Extract to read:
═══

Major-General Cyril Ernest Napier Lomax,  (28 June 1893 – 30 August 1973) was an officer in the British Army during the First World War and Second World War. During the latter he commanded the 16th Infantry Brigade in North Africa and the Middle East, and later commanded the 26th Indian Infantry Division in the Burma Campaign, gaining the approval of Field Marshal Sir William Slim.

Early life and First World War
Born in Kings Norton, Worcestershire, on 28 June 1893, the eldest of three sons of Daniel Alexander Napier Lomax and Emma Annette Morris, Cyril Lomax was educated at Marlborough College. He attended the Royal Military College, Sandhurst and was commissioned as a second lieutenant into the Welch Regiment in September 1912. He was posted to the regiment's 2nd Battalion, then serving in Bordon, Hampshire, as part of the 3rd Brigade, part of Major-General Samuel Lomax's 1st Division.

Shortly after the First World War began in August 1914 (see British entry into World War I) Lomax's battalion, along with the rest of the division, was sent to France, arriving at Le Havre on 14 August. He was promoted to lieutenant on 1 November 1914, and served with his battalion throughout 1915 and 1916.

In August 1916, by which time he had been awarded the Military Cross, Lomax was appointed second in command of the 20th (Service) Battalion, Manchester Regiment, a Kitchener's Army unit, with the rank of temporary major. He was promoted to temporary lieutenant colonel in June 1917 to command the battalion. He was mentioned in despatches five times throughout the war.

Between the wars
Having been awarded the Distinguished Service Order during his period in command, Lomax left the 21st Battalion of the Manchester Regiment in June 1919 and reverted from the temporary rank of lieutenant colonel to his substantive rank of captain. In December 1919 he was appointed adjutant of the Welch Regiment.

In April 1923, Lomax relinquished his appointment as adjutant of the 3rd Battalion, and returned to his regiment. In March 1924 he was appointed adjutant of the 6th Battalion, The Welch Regiment. In March 1928 Lomax finished his spell as adjutant of the 6th Battalion, The Welch Regiment.

In November 1932, Lomax was promoted to major and in January 1935 he was made a brevet lieutenant colonel. He was promoted to lieutenant colonel in November 1936 and given command of the 2nd Battalion, The Welch Regiment in India.

═══

[Collected data]
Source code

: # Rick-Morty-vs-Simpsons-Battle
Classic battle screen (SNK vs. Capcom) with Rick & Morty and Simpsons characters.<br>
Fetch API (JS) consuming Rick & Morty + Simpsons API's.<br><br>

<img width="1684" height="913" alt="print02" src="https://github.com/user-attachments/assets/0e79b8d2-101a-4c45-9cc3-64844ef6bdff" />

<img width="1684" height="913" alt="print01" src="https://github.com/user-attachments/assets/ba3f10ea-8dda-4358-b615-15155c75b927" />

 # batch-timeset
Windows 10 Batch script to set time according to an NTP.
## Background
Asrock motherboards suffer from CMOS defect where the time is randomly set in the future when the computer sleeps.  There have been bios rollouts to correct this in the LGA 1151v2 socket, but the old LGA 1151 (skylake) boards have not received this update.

═══

Exercise A: Apart from Cyril Lomax himself, who are all the people named in the biography of Cyril Lomax?
Exercise B: Carry on the biography of Cyril Lomax from the point where it ends.

Written answer A:
- Field Marshal Sir William Slim
- Daniel Alexander Napier Lomax
- Emma Annette Morris
- Major-General Samuel Lomax

Written answer B:
From March to October 1938, Lomax also commanded of the Delhi Independent Brigade Area with a local rank of brigadier. He was promoted full colonel in July 1939, and was given command of 16th Infantry Brigade, taking over from Brigadier John Evetts, in Palestine, during the final stages of the Arab revolt in Palestine, with the temporary rank of brigadier.

Second World War
In September 1940, a year after the Second World War began, Lomax's brigade was sent to Egypt to join Western Desert Force. For Operation Compass in December the brigade was attached to the Indian 4th Infantry Division which had been short a brigade. They saw action in a successful attack on the Italian positions at Sidi Barrani. In mid-December the 4th Indian Division was sent to East Africa and 16th Brigade most of the ensuing period in reserve until mid February when it was withdrawn back to Egypt to join the reforming 6th Infantry Division. For his services from December 1940 to February 1941 Lomax was appointed a Commander of the Order of the British Empire.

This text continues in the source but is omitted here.